[Records to process]
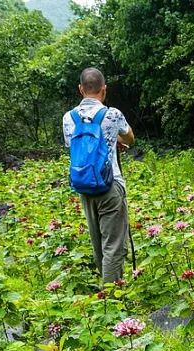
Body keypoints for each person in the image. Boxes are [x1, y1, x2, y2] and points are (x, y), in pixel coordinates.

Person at [62, 68, 135, 285]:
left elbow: (74, 147)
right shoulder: (112, 114)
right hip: (110, 185)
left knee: (98, 243)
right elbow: (130, 138)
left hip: (84, 186)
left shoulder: (69, 118)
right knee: (113, 245)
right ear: (104, 90)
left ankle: (106, 291)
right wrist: (117, 143)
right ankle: (112, 299)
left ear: (80, 89)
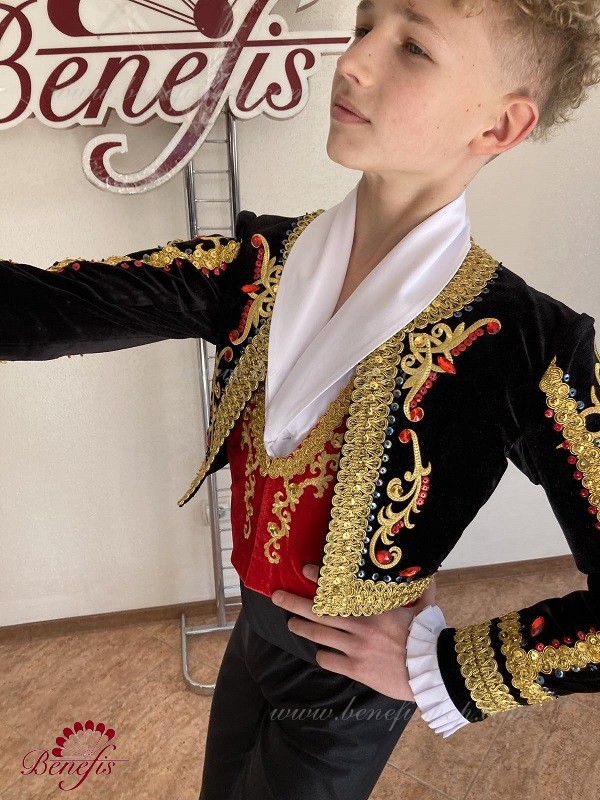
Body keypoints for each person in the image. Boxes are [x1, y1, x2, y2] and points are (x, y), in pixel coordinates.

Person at [1, 0, 600, 798]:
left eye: (414, 48)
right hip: (252, 639)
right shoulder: (254, 263)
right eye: (364, 27)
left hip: (351, 685)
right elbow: (48, 306)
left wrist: (449, 667)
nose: (353, 62)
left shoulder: (527, 343)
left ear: (499, 126)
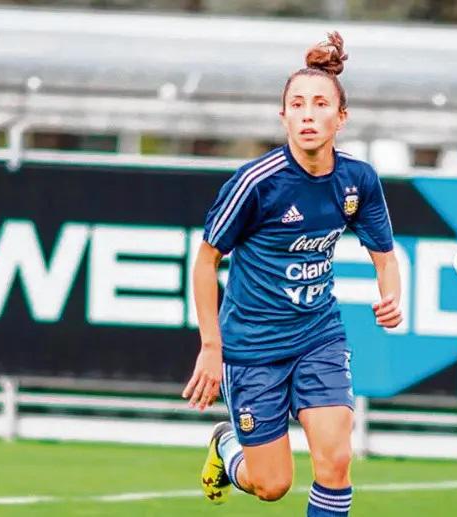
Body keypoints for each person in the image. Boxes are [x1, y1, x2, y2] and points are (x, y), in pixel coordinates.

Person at [181, 32, 402, 517]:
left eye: (320, 103)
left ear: (340, 118)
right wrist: (212, 347)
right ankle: (226, 447)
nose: (307, 113)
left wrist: (391, 296)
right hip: (254, 346)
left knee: (336, 461)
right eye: (296, 104)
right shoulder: (255, 183)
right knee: (271, 485)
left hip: (318, 336)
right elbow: (205, 260)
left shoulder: (358, 180)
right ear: (282, 116)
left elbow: (384, 254)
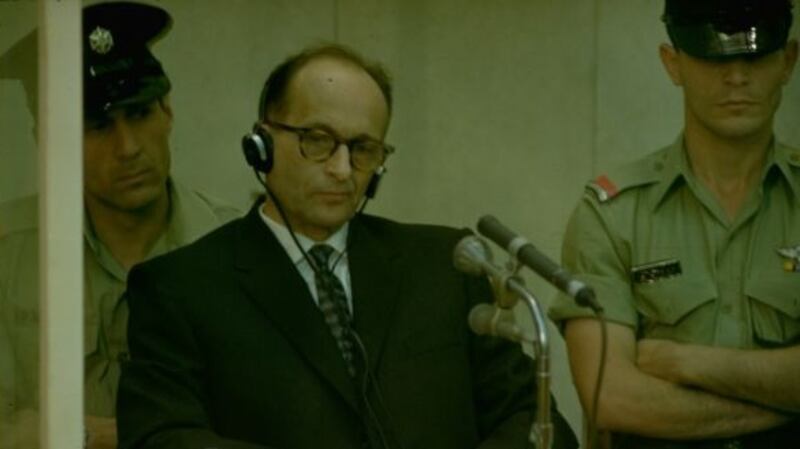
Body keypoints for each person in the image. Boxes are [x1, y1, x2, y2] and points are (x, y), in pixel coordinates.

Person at [115, 44, 579, 449]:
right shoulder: (181, 287)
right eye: (318, 140)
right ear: (262, 142)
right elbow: (159, 437)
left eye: (362, 149)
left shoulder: (446, 264)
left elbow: (538, 422)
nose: (342, 169)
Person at [549, 0, 799, 448]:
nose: (737, 77)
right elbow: (612, 398)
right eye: (711, 57)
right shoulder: (612, 214)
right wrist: (780, 400)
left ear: (788, 60)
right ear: (673, 63)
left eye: (756, 56)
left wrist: (688, 363)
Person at [0, 2, 239, 448]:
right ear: (47, 139)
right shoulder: (7, 249)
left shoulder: (237, 246)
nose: (128, 147)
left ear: (167, 111)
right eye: (97, 126)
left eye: (140, 113)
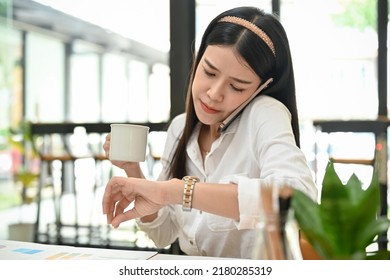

[Problem to solve]
Report every line of the data above that contains the string "shoulder" by copying it in full.

[Solution to this exercise]
right shoulder: (112, 114)
left shoulder: (69, 118)
right shoulder: (254, 263)
left shoulder: (527, 343)
right shoulder: (255, 183)
left shoulder: (358, 180)
right shoulder: (181, 287)
left shoulder: (446, 264)
right shoulder: (612, 214)
right shoulder: (7, 249)
left shoulder: (237, 246)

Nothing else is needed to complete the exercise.